Collected data
»»
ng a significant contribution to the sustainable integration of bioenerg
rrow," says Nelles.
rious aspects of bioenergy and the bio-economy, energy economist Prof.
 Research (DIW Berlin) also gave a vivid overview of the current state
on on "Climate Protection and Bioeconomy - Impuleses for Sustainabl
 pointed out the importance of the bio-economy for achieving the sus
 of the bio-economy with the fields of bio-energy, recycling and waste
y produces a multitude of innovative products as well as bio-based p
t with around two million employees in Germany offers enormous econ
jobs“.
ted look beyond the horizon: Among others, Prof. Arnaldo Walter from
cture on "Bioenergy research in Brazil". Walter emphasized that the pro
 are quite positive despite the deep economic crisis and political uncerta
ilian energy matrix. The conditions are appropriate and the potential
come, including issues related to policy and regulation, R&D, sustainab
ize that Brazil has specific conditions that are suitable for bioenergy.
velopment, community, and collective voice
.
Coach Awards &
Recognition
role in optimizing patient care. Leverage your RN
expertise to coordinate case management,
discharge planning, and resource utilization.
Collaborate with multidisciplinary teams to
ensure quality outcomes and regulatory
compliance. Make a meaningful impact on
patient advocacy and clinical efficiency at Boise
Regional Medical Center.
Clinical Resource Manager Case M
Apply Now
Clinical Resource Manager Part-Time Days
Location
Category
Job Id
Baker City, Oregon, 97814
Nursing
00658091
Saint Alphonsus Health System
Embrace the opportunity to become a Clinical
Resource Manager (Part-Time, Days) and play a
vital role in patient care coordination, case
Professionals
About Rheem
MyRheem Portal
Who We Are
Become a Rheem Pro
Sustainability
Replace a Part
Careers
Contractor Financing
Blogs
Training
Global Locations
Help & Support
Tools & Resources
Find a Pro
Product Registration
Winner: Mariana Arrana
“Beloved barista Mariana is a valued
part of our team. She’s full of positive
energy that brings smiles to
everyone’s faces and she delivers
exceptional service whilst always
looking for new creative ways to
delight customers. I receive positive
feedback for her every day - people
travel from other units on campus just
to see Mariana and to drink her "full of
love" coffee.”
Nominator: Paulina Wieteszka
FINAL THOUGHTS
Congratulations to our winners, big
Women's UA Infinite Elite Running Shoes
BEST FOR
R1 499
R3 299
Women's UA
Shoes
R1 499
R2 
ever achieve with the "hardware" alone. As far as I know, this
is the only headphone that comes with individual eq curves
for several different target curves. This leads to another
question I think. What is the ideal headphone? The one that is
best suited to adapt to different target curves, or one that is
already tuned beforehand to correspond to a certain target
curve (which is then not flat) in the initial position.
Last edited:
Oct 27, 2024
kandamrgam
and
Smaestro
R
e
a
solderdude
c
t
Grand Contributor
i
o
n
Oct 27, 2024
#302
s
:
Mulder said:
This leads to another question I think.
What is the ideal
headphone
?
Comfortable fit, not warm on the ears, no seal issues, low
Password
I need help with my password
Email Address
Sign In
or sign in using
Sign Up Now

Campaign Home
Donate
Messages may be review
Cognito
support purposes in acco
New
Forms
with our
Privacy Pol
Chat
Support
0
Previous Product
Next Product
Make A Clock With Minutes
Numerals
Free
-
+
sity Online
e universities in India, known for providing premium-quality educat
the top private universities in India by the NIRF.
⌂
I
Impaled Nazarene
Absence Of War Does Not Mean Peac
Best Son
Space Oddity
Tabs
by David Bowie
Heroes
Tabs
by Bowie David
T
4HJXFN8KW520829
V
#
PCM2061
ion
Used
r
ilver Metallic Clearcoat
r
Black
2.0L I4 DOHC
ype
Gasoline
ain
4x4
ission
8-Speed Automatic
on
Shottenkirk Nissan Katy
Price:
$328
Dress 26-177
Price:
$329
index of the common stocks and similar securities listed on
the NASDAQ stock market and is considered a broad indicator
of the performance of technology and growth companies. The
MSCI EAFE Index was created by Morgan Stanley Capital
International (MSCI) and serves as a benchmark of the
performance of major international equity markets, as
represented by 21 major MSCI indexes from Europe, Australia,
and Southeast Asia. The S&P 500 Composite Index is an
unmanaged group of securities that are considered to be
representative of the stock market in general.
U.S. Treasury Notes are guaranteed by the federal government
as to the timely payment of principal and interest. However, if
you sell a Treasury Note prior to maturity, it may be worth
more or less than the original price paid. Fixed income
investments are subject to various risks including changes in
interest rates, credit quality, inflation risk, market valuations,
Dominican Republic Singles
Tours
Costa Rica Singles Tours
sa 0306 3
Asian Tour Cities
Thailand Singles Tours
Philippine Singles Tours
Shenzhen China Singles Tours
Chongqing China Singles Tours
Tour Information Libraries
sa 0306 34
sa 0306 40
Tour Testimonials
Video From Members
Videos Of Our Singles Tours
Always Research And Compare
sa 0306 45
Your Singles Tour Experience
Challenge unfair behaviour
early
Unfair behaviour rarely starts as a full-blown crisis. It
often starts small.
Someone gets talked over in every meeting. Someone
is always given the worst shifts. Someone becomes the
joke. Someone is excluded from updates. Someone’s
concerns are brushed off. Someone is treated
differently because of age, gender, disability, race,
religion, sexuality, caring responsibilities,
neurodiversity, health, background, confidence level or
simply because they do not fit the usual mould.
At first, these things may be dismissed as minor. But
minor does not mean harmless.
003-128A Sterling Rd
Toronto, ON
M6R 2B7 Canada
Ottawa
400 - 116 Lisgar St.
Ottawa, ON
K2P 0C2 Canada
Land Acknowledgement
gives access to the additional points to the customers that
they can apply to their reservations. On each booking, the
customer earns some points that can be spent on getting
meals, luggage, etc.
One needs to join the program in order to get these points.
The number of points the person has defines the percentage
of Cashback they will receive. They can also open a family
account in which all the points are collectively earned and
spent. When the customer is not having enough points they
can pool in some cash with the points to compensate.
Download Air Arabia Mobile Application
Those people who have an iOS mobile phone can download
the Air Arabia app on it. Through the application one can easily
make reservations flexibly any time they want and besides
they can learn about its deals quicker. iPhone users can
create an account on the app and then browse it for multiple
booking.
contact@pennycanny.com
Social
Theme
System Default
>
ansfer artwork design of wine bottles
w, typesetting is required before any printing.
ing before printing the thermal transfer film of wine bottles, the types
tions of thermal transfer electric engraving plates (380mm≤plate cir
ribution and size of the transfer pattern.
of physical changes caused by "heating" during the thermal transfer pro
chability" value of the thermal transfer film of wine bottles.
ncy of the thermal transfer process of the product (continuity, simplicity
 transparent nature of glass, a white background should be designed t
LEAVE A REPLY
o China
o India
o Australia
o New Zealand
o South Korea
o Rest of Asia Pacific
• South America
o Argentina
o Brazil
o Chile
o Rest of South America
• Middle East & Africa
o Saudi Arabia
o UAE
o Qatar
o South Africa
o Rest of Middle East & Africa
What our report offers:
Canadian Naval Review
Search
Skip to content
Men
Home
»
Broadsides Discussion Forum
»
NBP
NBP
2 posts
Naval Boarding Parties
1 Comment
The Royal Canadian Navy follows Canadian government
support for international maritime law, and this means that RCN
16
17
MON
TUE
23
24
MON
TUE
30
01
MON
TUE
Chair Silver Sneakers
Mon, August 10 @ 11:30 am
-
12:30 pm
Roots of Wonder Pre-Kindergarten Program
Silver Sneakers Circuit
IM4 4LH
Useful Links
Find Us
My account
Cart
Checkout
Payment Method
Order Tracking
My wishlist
««
> Exercise details
Copy the lines word for word, starting at the very first one and going up to and including the line that contains "Clinical Resource Manager Part-Time Days".

> Written response
ng a significant contribution to the sustainable integration of bioenerg
rrow," says Nelles.
rious aspects of bioenergy and the bio-economy, energy economist Prof.
 Research (DIW Berlin) also gave a vivid overview of the current state
on on "Climate Protection and Bioeconomy - Impuleses for Sustainabl
 pointed out the importance of the bio-economy for achieving the sus
 of the bio-economy with the fields of bio-energy, recycling and waste
y produces a multitude of innovative products as well as bio-based p
t with around two million employees in Germany offers enormous econ
jobs“.
ted look beyond the horizon: Among others, Prof. Arnaldo Walter from
cture on "Bioenergy research in Brazil". Walter emphasized that the pro
 are quite positive despite the deep economic crisis and political uncerta
ilian energy matrix. The conditions are appropriate and the potential
come, including issues related to policy and regulation, R&D, sustainab
ize that Brazil has specific conditions that are suitable for bioenergy.
velopment, community, and collective voice
.
Coach Awards &
Recognition
role in optimizing patient care. Leverage your RN
expertise to coordinate case management,
discharge planning, and resource utilization.
Collaborate with multidisciplinary teams to
ensure quality outcomes and regulatory
compliance. Make a meaningful impact on
patient advocacy and clinical efficiency at Boise
Regional Medical Center.
Clinical Resource Manager Case M
Apply Now
Clinical Resource Manager Part-Time Days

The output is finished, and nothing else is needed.